In the database that you have specified in the DSN (I hope you did that:)) relog will create three new tables:
- CounterData – stores counter values
- CounterDetails – stores metadata information about each counter
- DisplayToID – stores information about log session (the DisplayString column contains the string that we specified after the exclamation mark in the relog command above)

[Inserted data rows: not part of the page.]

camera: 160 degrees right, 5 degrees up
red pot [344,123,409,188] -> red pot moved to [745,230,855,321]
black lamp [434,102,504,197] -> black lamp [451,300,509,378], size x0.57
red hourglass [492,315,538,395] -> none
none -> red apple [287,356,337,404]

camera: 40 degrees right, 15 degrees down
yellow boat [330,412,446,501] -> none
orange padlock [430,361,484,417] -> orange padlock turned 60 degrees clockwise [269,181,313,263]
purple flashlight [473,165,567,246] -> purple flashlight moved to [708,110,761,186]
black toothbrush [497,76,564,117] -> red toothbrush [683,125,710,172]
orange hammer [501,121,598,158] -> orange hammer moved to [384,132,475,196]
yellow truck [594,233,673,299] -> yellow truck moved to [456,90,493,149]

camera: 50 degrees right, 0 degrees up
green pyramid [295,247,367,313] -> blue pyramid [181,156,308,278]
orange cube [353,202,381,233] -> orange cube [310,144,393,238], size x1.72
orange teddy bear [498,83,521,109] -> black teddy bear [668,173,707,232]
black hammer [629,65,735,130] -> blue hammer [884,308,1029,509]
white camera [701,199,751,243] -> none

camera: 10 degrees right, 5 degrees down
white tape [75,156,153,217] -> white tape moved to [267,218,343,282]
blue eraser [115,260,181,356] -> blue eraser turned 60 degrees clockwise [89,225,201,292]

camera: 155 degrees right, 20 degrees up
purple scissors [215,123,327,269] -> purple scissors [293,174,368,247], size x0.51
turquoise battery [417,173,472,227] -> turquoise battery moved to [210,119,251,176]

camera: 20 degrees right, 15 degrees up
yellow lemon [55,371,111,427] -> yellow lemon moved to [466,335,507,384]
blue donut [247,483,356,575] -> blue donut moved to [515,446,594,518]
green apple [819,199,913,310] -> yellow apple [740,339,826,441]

As pictures sometimes tell more than a thousand words just have a look at the one below (click on the image to enlarge it):
Excel
The last tool that I wanted to mention is our old friend – Excel. It easily opens .CSV files and loads values to worksheet cells (thus sometimes it might require some data conversions to make excel recognize the datetime or decimal values in columns). You are then free to use any excel functions, charts and all other facilities.
Conclusion
In this post I’ve tried to present you with different ways of collecting and analyzing performance data. I hope that you find this information useful and that you are eager to start using the performance counters to their fullest. Happy profiling!